山桜に花桃、春の匂いに誘われるように、抹茶と和菓子、師匠との会話を楽しみに車を走らせていた。けれど帰り道は、胸の奥に、つきたての餅がじわじわと固まっていくような重たさを感じていた。

不安と覚悟が、沈黙のまま押し合っている。

「どうしようもこうしようもない、やるしかない」

表千家の師匠とのご縁で、40歳から茶道を始めた。昨年は仕事の都合で一年休み、この日は復帰して二度目の稽古だった。

「頭で考えないで、体で覚えるのよ」と、何度も言われてきた。

だから復帰後、試みに参考書やノートを見ず、考えすぎないよう、身体に委ねることに集中してみた。

足裏や膝で、サッサと畳と擦れあう音。歩数もリズムも決まっていて、まるで静かな神楽のよう。

手先と帛紗が息を合わせ、開いたり折り畳んだりする舞うような感覚。

棗(なつめ)の中の、ふかふかの抹茶のお山。それを茶杓で切り崩すシャリッとした感触。サラリと掬い上げられた微細な粒子のひと匙の緑。

釜の蓋を開けるときに、ふわんと立ち上る湯気の精。煮える釜の中の湯相(ゆあい:お湯のわき加減)。パチ、と釜の下で火の回った炭が微かに弾ける音…。

そうそう、そうだった。ぎこちないながらも、自分の身体が少しずつ点前を思い出していくのがわかった。

あぁ、お茶って何て楽しいんだろう。時々間違えたり忘れているのを師匠に助けてもらいながら、亭主の席から見える景色を楽しんだ。

ところが状況が一転する——

点前を終えたとき、師匠と姉弟子が視線を交わしてうなずき、「吉田さん、大丈夫そうね」という声が聞こえた。私は一瞬、意味がわからなかった。

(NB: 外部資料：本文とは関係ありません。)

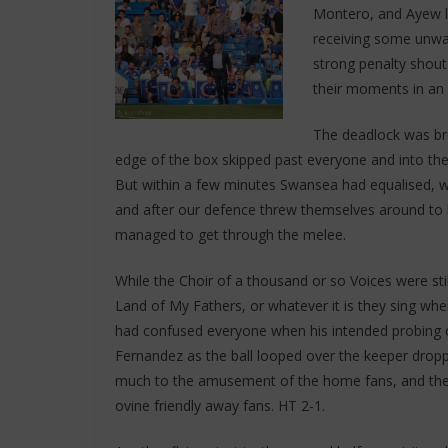
Montero, and Ayew lo
receiving some unwa
strong penalty shout
their moments in an 
The deadlock was br
edge of the box skipped past everyone and into the 
But within a few minutes Swansea had equalised, w
and after our defence threw themselves around to b
managed to get through the melee.
While the Choir of a thousand or so Voices were sti
Land of My Fathers, or whatever it is they sing whe
had confused everyone when his intended probing c
Fernandez as the ball looped over the keeper droppi
much to the amusement of the home fans, and the 
ovine friendly away fans. HT 2-1.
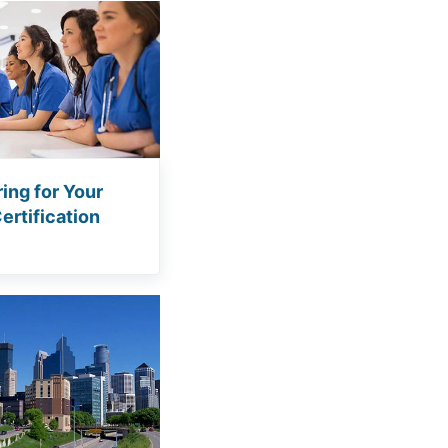
ing for Your
rtification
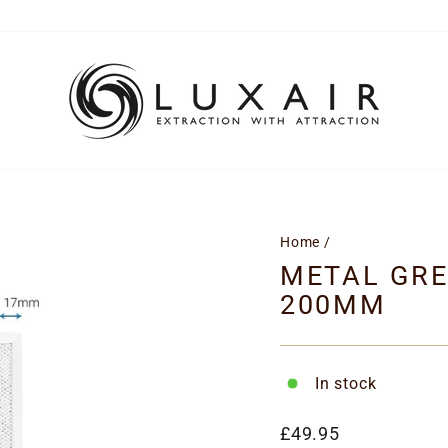
Home
/
METAL GRE
200MM
In stock
Regular
£49.95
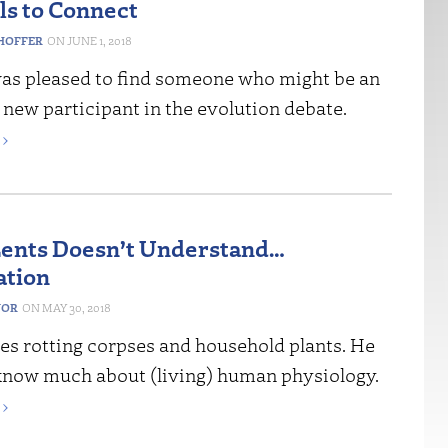
ls to Connect
HOFFER
JUNE 1, 2018
I was pleased to find someone who might be an
 new participant in the evolution debate.
›
ents Doesn’t Understand…
ation
NOR
MAY 30, 2018
es rotting corpses and household plants. He
know much about (living) human physiology.
›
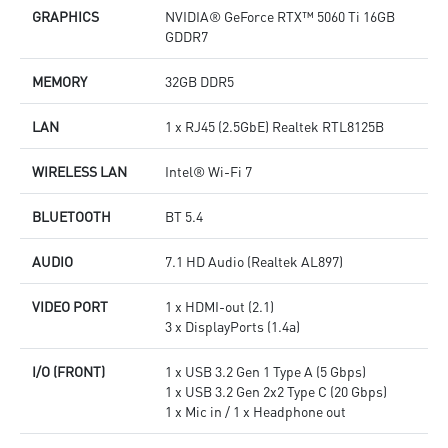
GRAPHICS
NVIDIA® GeForce RTX™ 5060 Ti 16GB
GDDR7
MEMORY
32GB DDR5
LAN
1 x RJ45 (2.5GbE) Realtek RTL8125B
WIRELESS LAN
Intel® Wi-Fi 7
BLUETOOTH
BT 5.4
AUDIO
7.1 HD Audio (Realtek AL897)
VIDEO PORT
1 x HDMI-out (2.1)
3 x DisplayPorts (1.4a)
I/O (FRONT)
1 x USB 3.2 Gen 1 Type A (5 Gbps)
1 x USB 3.2 Gen 2x2 Type C (20 Gbps)
1 x Mic in / 1 x Headphone out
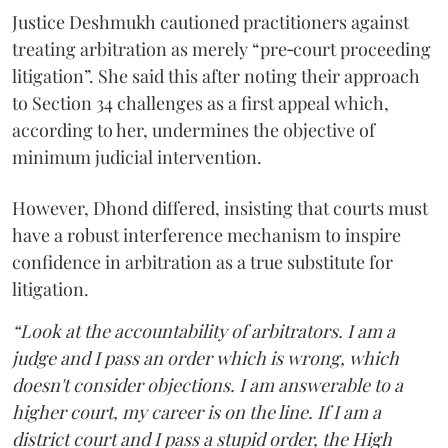
Justice Deshmukh cautioned practitioners against
treating arbitration as merely “pre‑court proceeding
litigation”. She said this after noting their approach
to Section 34 challenges as a first appeal which,
according to her, undermines the objective of
minimum judicial intervention.
However, Dhond differed, insisting that courts must
have a robust interference mechanism to inspire
confidence in arbitration as a true substitute for
litigation.
“Look at the accountability of arbitrators. I am a
judge and I pass an order which is wrong, which
doesn't consider objections. I am answerable to a
higher court, my career is on the line. If I am a
district court and I pass a stupid order, the High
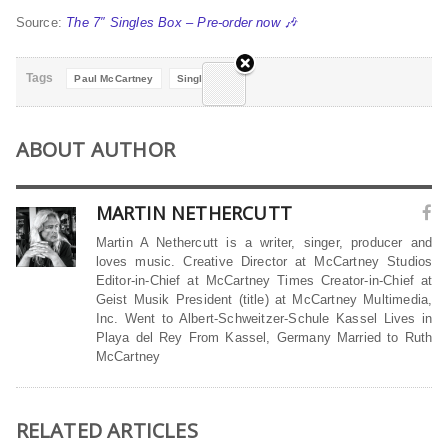
Source:
The 7″ Singles Box – Pre-order now 🎶
Tags
Paul McCartney
Singles Box
ABOUT AUTHOR
MARTIN NETHERCUTT
Martin A Nethercutt is a writer, singer, producer and
loves music. Creative Director at McCartney Studios
Editor-in-Chief at McCartney Times Creator-in-Chief at
Geist Musik President (title) at McCartney Multimedia,
Inc. Went to Albert-Schweitzer-Schule Kassel Lives in
Playa del Rey From Kassel, Germany Married to Ruth
McCartney
RELATED ARTICLES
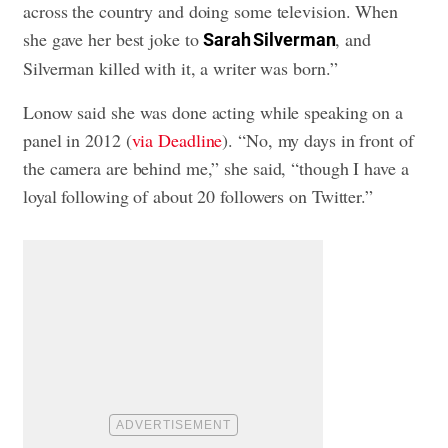
across the country and doing some television. When
she gave her best joke to
, and
Sarah Silverman
Silverman killed with it, a writer was born.”
Lonow said she was done acting while speaking on a
panel in 2012 (
via Deadline
). “No, my days in front of
the camera are behind me,” she said, “though I have a
loyal following of about 20 followers on Twitter.”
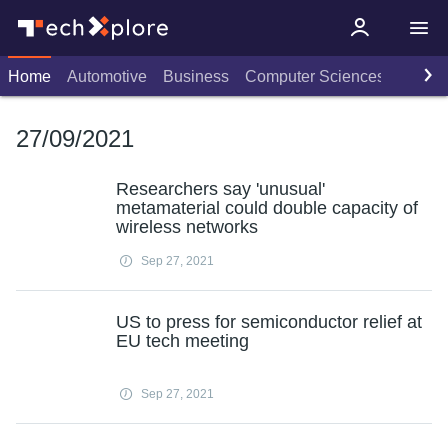
Home
Automotive
Business
Computer Sciences
Consu
27/09/2021
Researchers say 'unusual'
metamaterial could double capacity of
wireless networks
Sep 27, 2021
US to press for semiconductor relief at
EU tech meeting
Sep 27, 2021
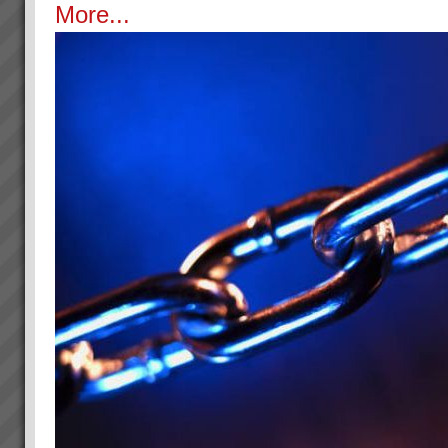
More...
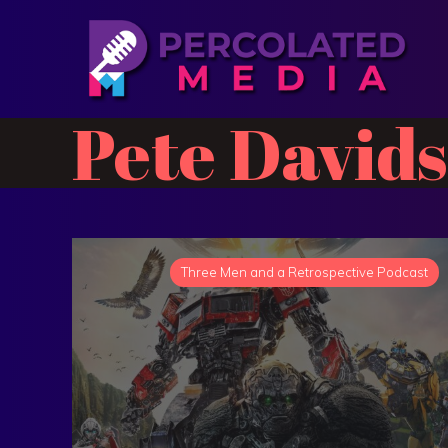
Pete David
Three Men and a Retrospective Podcast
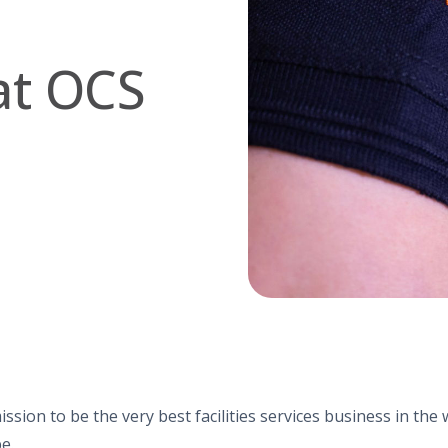
at OCS
ission to be the very best facilities services business in th
e.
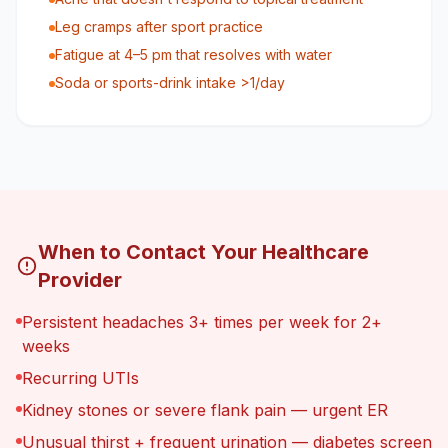
Leg cramps after sport practice
Fatigue at 4–5 pm that resolves with water
Soda or sports-drink intake >1/day
When to Contact Your Healthcare
Provider
Persistent headaches 3+ times per week for 2+
weeks
Recurring UTIs
Kidney stones or severe flank pain — urgent ER
Unusual thirst + frequent urination — diabetes screen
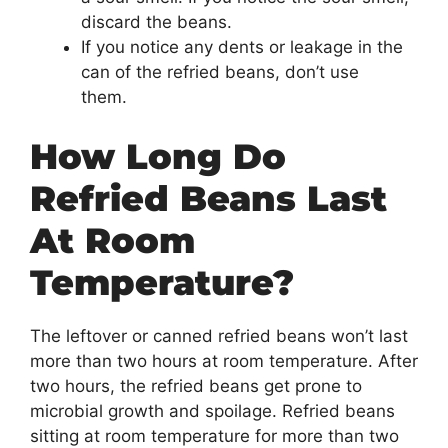
discard the beans.
If you notice any dents or leakage in the
can of the refried beans, don’t use
them.
How Long Do
Refried Beans Last
At Room
Temperature?
The leftover or canned refried beans won’t last
more than two hours at room temperature. After
two hours, the refried beans get prone to
microbial growth and spoilage. Refried beans
sitting at room temperature for more than two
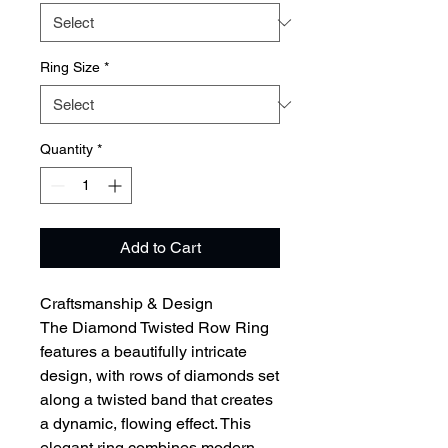
Ring Size
*
Quantity
*
Add to Cart
Craftsmanship & Design
The Diamond Twisted Row Ring
features a beautifully intricate
design, with rows of diamonds set
along a twisted band that creates
a dynamic, flowing effect. This
elegant ring combines modern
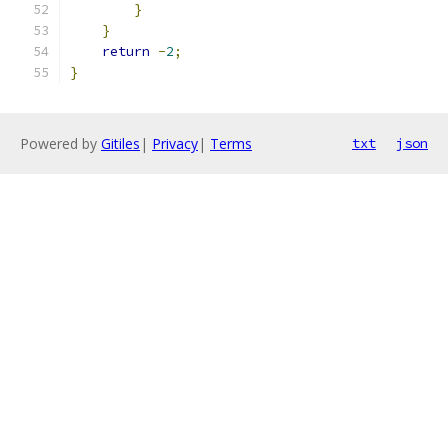
}
}
return
-
2
;
}
Powered by
Gitiles
|
Privacy
|
Terms
txt
json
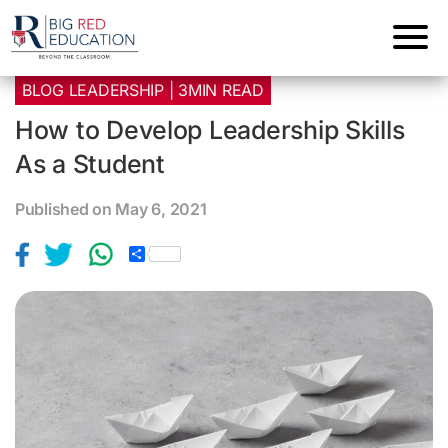
BLOG LEADERSHIP | 3MIN READ
How to Develop Leadership Skills
As a Student
Published on May 6, 2021
S
h
a
r
e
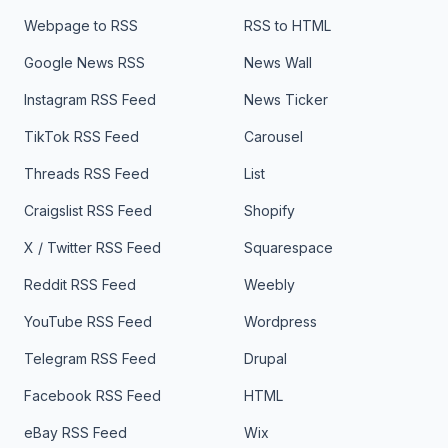
Webpage to RSS
RSS to HTML
Google News RSS
News Wall
Instagram RSS Feed
News Ticker
TikTok RSS Feed
Carousel
Threads RSS Feed
List
Craigslist RSS Feed
Shopify
X / Twitter RSS Feed
Squarespace
Reddit RSS Feed
Weebly
YouTube RSS Feed
Wordpress
Telegram RSS Feed
Drupal
Facebook RSS Feed
HTML
eBay RSS Feed
Wix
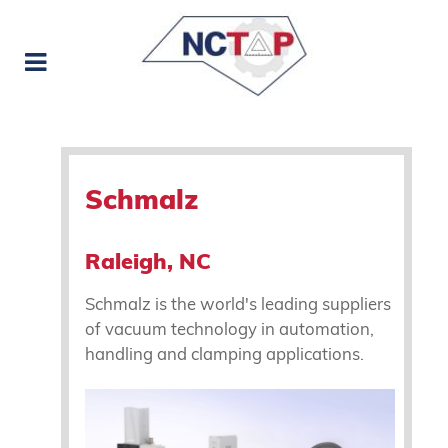
Schmalz
Raleigh, NC
Schmalz is the world's leading suppliers
of vacuum technology in automation,
handling and clamping applications.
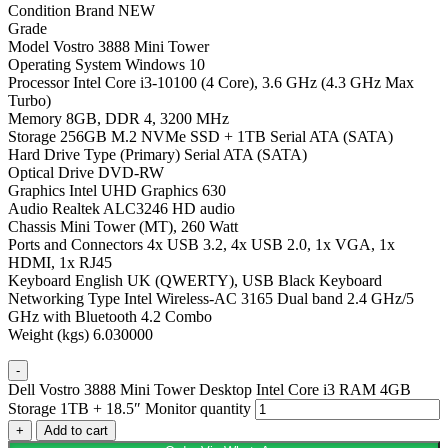
Condition Brand NEW
Grade
Model Vostro 3888 Mini Tower
Operating System Windows 10
Processor Intel Core i3-10100 (4 Core), 3.6 GHz (4.3 GHz Max
Turbo)
Memory 8GB, DDR 4, 3200 MHz
Storage 256GB M.2 NVMe SSD + 1TB Serial ATA (SATA)
Hard Drive Type (Primary) Serial ATA (SATA)
Optical Drive DVD-RW
Graphics Intel UHD Graphics 630
Audio Realtek ALC3246 HD audio
Chassis Mini Tower (MT), 260 Watt
Ports and Connectors 4x USB 3.2, 4x USB 2.0, 1x VGA, 1x
HDMI, 1x RJ45
Keyboard English UK (QWERTY), USB Black Keyboard
Networking Type Intel Wireless-AC 3165 Dual band 2.4 GHz/5
GHz with Bluetooth 4.2 Combo
Weight (kgs) 6.030000
-
Dell Vostro 3888 Mini Tower Desktop Intel Core i3 RAM 4GB
Storage 1TB + 18.5″ Monitor quantity
+
Add to cart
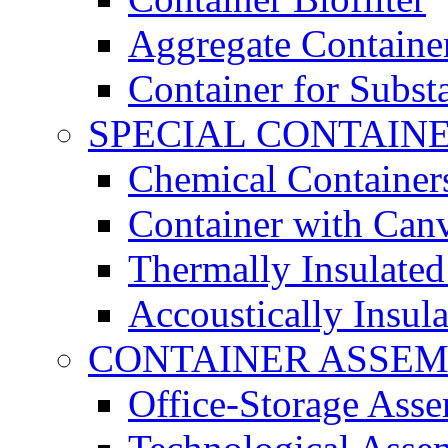
Aggregate Containe
Container for Subst
SPECIAL CONTAIN
Chemical Container
Container with Can
Thermally Insulated
Accoustically Insul
CONTAINER ASSEM
Office-Storage Ass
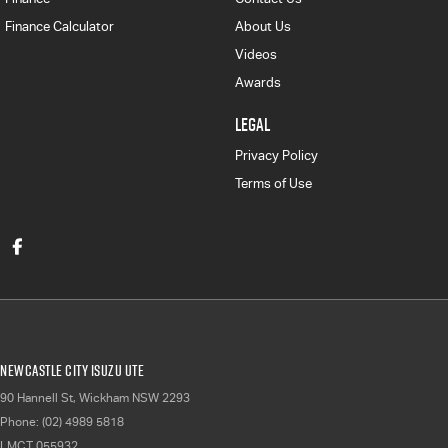
Finance Calculator
About Us
Videos
Awards
LEGAL
Privacy Policy
Terms of Use
Newcastle City Isuzu UTE
90 Hannell St
,
Wickham
NSW
2293
Phone:
(02) 4989 5818
LMCT 055932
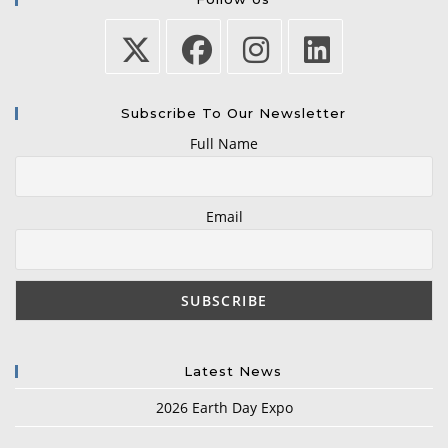
Subscribe To Our Newsletter
Full Name
Email
Latest News
2026 Earth Day Expo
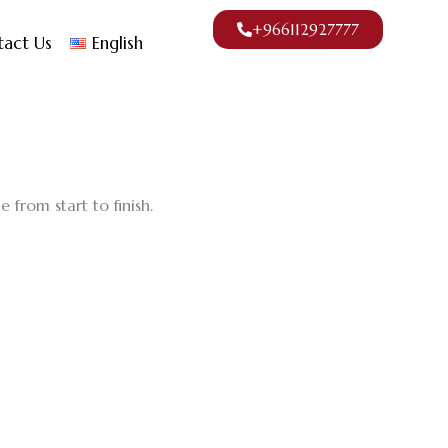
+966112927777
tact Us
English
 from start to finish.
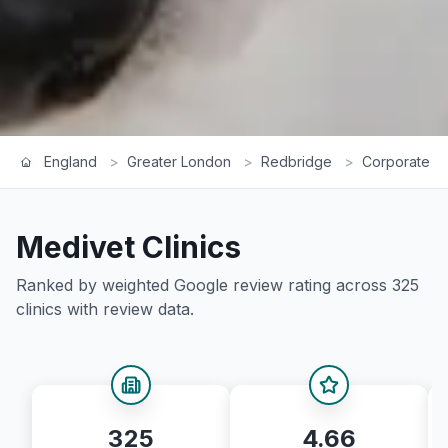
England
>
Greater London
>
Redbridge
>
Corporate R
Medivet
Clinics
Ranked by weighted Google review rating across
325
clinics with review data.
325
4.66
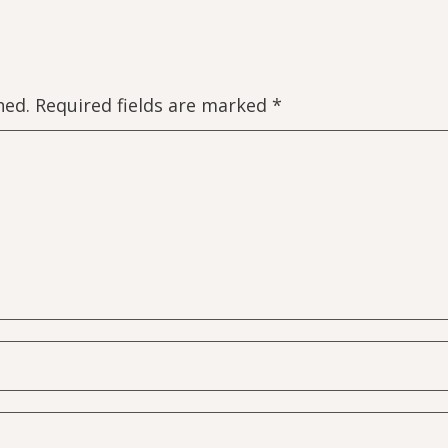
hed.
Required fields are marked
*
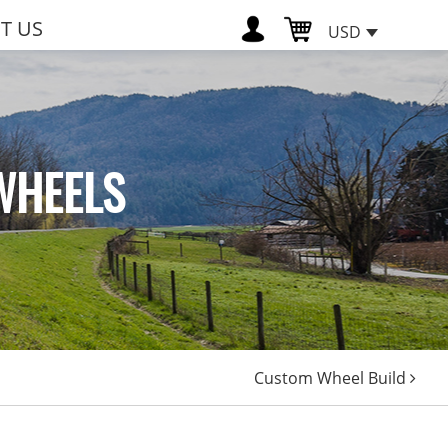
T US
USD
WHEELS
Custom Wheel Build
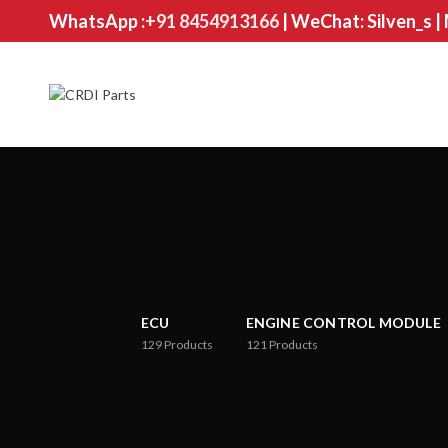
WhatsApp :
+91 8454913166
| WeChat: Silven_s |
ECU
ENGINE CONTROL MODULE
129
Products
121
Products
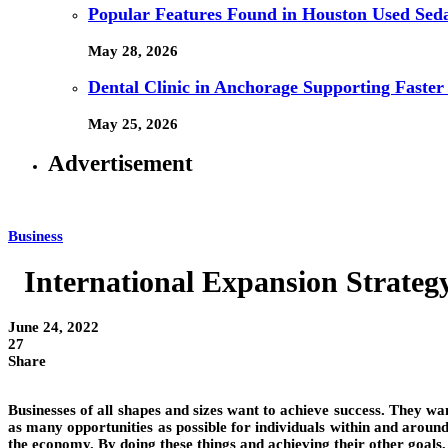
Popular Features Found in Houston Used Sed
May 28, 2026
Dental Clinic in Anchorage Supporting Faster
May 25, 2026
Advertisement
Business
International Expansion Strateg
June 24, 2022
27
Share
Businesses of all shapes and sizes want to achieve success. They wa
as many opportunities as possible for individuals within and aroun
the economy. By doing these things and achieving their other goals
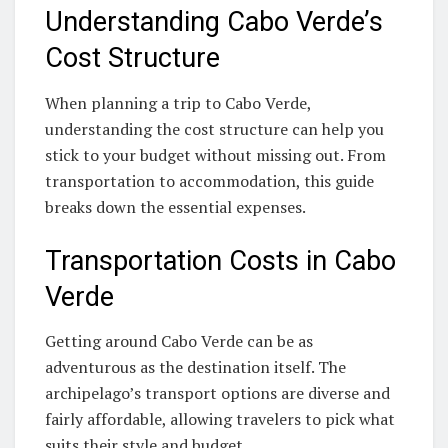
Understanding Cabo Verde’s
Cost Structure
When planning a trip to Cabo Verde,
understanding the cost structure can help you
stick to your budget without missing out. From
transportation to accommodation, this guide
breaks down the essential expenses.
Transportation Costs in Cabo
Verde
Getting around Cabo Verde can be as
adventurous as the destination itself. The
archipelago’s transport options are diverse and
fairly affordable, allowing travelers to pick what
suits their style and budget.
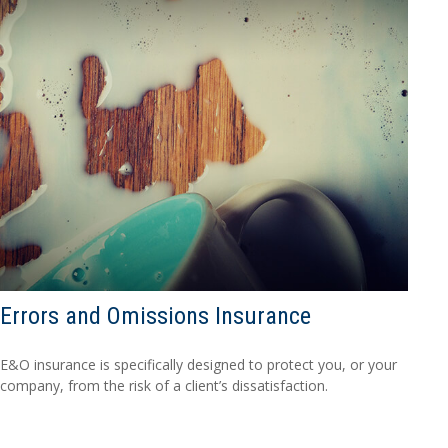
Errors and Omissions Insurance
E&O insurance is specifically designed to protect you, or your
company, from the risk of a client’s dissatisfaction.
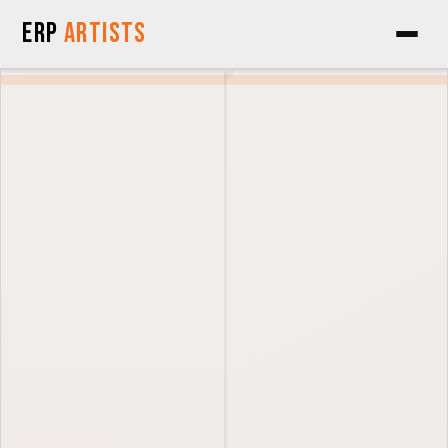
Skip to Content
ERP
Artists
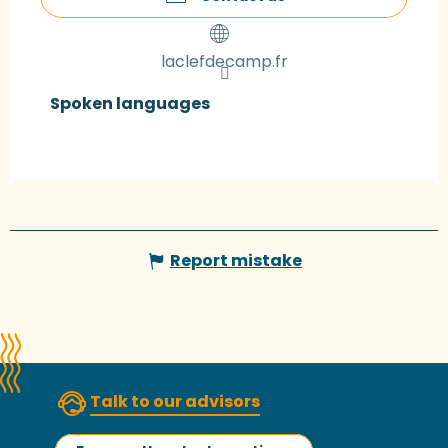
laclefdecamp.fr
Spoken languages
Spoken languages
Report mistake
Talk to our advisors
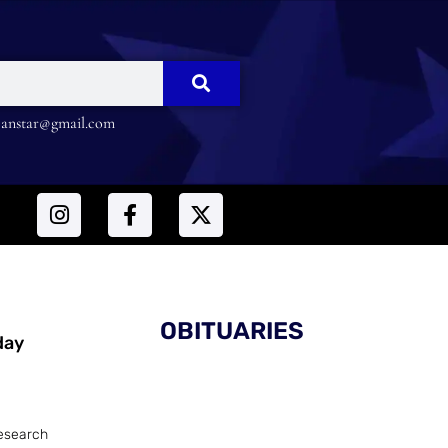
nstar@gmail.com
OBITUARIES
day
esearch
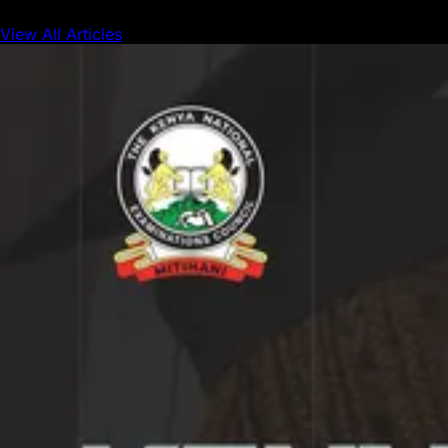
View All Articles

春の茶会の席持ちを控えている姉弟子が、「茶会でお点前をお願いできるかしら」と微笑んだ。

あのときの焦りといったら。

1年のブランクを考えても、私は水屋かお運びの手伝い役だろうと考えていた。しかも私は、かつて由緒ある茶会で、釜の蓋を桐棚に落とし、傷つけてしまった経験がある。思い出しても冷や汗がでる。

「本番」とは何だろう?

それは、究極の一期一会。自分という存在がただそこに在り、いかに在るかを問われる時間。たった15分や20分の間に、これまでの暮らしも、心の癖も、全てが現れる気がする。

「本番」とは、その空間をつかさどる何かに、「ありのまま」をお供えすることなのかもしれない。取り繕うことのできない、生(なま)の自分を差し出すからこそ、怖くて不安なのだ。

本番まで、自分と向き合う毎日が始まった。